The next time she suffers a hangover McCarthy should try a small
portion of cabbage. She will find it works quite well.
-- Chris Williams
Austin, Texas
Katherine Dunn, author of several classic novels, including the renowned "Geek Love," did a column for the Portland, Ore., once-alternative newspaper, Willamette Week, which posed the same question
early on. This was perhaps 15 years ago. Her columns were compiled in
a book with the same title, "Why do men have nipples?" Credit where credit is due, please.
-- Joel Weinstein
Dallas
Sharps & flats
REVIEWED BY SCOTT MARC BECKER
(06/08/99)
I'll bet that Derrick May, Kevin Saunderson, Eddie Flowkes, Juan
Atkins, Carl Craig, Jeff Mills, Mike Banks, Rob Hood and the other black
guys who invented techno in mid-'80s Detroit will be happy to hear that
Moby, a white boy from Connecticut, is restoring the genre to its African-American roots.
Moby is a pretty decent jack of all trades, one who sticks to his pop guns
and rarely overestimates his own stature as an innovator. I therefore think
it's stretching it a bit to say that "he daringly brings the story of black
American music full circle" simply by sampling old field recordings and
blues songs on his new album.
May, Atkins and co. conceived of techno as the future of soul music.
Anybody remotely acquainted with their pioneering work -- "Strings of Life,"
"Nite Drive" and "Big Fun," just to name a few obvious tracks -- knows that
true Detroit techno isn't "a notably mechanistic, soulless field." While
Detroit producers are taking R&B into the future, Moby is sampling its past.

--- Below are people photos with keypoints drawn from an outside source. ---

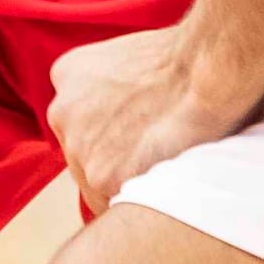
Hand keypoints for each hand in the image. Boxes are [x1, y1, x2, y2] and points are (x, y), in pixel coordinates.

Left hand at [46, 20, 261, 212]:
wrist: (202, 71)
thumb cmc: (182, 60)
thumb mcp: (126, 59)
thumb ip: (112, 88)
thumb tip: (125, 114)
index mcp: (67, 74)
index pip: (79, 121)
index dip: (110, 136)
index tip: (134, 139)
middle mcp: (61, 110)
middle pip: (83, 153)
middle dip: (114, 160)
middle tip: (152, 157)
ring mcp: (77, 145)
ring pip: (97, 183)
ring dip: (126, 184)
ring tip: (163, 171)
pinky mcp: (101, 177)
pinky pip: (115, 204)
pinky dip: (139, 202)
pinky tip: (164, 185)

What's so daring about that?
-- Brian Dillard
Entangled
BY PETER TRACHTENBERG
(06/07/99)
Seven years ago when I stumbled into children's librarianship as a profession, one of the first books I reread from my childhood was "Charlotte's Web." I was struck then by the sheer perfection of the book -- not as a children's book, but as a human book. Believe me, I am one of the least sentimental people you could ever hope to meet, but each time over the last seven years that I have reread "Charlotte's Web" I have been absolutely awed by it, and have also witnessed the power that it has over children, who understand it perhaps better than we adults do. I remember reading it one day on the subway and having to put it away because Charlotte's death was coming up, and I knew there would be tears, and I couldn't stand to think of them coming at rush hour. Thank you to Peter Trachtenberg for reminding people of a book that I know I will never forget.
-- Carrie Schadle
Go get 'em, tiger
BY VIRGINIA MORAN
(06/08/99)
Virginia Moran's article demonstrates how to suck the life out of
sport. Children do not acquire a love of a game, or any sort of passion, in an
anodyne, non-confrontational surrounding with sympathetic coaches and
doting parents looking on. In Latin America and Europe, and until
recently in the United States, generations of kids of all classes have used what
they could -- a real bat or a stick, a new ball or one held together with
masking tape, to play street games of baseball (in Latin America) or
soccer (in both continents) until the light fails. You can be quite
certain that they do keep score, are fiercely competitive and care
about the game. Kids are tough. They play on their own, without coaches
telling them all they did a great job, without parents leaping up and
down on the sidelines, without uniforms, without being driven around in
minivans.
Not everyone does a great job, not everyone gets to bat and not
everyone wins. That's what makes a game worth playing. Abandon the
minivan. Abolish the ludicrous position of "T-Ball Coach" and let the
kids play on their own. Not only will they have more fun, but they'll
be stronger, more resolute and realistic; the "soccer moms" will spend
less time on the sidelines and therefore, hopefully, more time doing
what they want to do and less time whining about how busy their lives are.